(Graphic revision entries)

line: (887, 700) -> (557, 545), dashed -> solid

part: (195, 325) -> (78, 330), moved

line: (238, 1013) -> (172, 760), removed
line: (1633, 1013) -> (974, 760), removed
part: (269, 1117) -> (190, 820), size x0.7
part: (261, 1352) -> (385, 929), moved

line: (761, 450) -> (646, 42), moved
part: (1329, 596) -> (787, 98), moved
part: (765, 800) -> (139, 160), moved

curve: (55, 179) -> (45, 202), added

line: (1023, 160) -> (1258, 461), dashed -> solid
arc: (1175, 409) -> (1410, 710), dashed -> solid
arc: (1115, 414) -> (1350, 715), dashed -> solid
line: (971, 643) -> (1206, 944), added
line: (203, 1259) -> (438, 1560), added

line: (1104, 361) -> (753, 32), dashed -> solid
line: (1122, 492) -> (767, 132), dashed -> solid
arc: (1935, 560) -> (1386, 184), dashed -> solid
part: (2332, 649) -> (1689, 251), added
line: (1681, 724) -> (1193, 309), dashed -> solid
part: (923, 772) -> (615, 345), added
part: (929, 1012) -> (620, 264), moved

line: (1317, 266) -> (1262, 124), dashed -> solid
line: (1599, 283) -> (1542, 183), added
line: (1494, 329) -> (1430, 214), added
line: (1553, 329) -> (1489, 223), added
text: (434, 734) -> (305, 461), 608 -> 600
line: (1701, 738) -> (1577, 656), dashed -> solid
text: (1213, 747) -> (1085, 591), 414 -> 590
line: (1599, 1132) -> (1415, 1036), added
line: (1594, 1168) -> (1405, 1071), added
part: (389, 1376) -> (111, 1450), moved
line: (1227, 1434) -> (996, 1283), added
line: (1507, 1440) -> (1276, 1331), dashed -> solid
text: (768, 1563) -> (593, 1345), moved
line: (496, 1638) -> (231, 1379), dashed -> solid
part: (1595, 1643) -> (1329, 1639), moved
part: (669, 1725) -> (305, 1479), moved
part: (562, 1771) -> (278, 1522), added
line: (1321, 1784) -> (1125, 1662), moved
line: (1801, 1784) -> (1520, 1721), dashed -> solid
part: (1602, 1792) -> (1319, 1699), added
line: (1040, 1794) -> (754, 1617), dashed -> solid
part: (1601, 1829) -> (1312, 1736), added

* WORK TASK *
Give back, word for word, only the lines above from the line holding "part: (269, 1117) -> (190, 820), size x0.7" to the line holding "text: (434, 734) -> (305, 461), 608 -> 600", both included.

* OUTPUT *
part: (269, 1117) -> (190, 820), size x0.7
part: (261, 1352) -> (385, 929), moved

line: (761, 450) -> (646, 42), moved
part: (1329, 596) -> (787, 98), moved
part: (765, 800) -> (139, 160), moved

curve: (55, 179) -> (45, 202), added

line: (1023, 160) -> (1258, 461), dashed -> solid
arc: (1175, 409) -> (1410, 710), dashed -> solid
arc: (1115, 414) -> (1350, 715), dashed -> solid
line: (971, 643) -> (1206, 944), added
line: (203, 1259) -> (438, 1560), added

line: (1104, 361) -> (753, 32), dashed -> solid
line: (1122, 492) -> (767, 132), dashed -> solid
arc: (1935, 560) -> (1386, 184), dashed -> solid
part: (2332, 649) -> (1689, 251), added
line: (1681, 724) -> (1193, 309), dashed -> solid
part: (923, 772) -> (615, 345), added
part: (929, 1012) -> (620, 264), moved

line: (1317, 266) -> (1262, 124), dashed -> solid
line: (1599, 283) -> (1542, 183), added
line: (1494, 329) -> (1430, 214), added
line: (1553, 329) -> (1489, 223), added
text: (434, 734) -> (305, 461), 608 -> 600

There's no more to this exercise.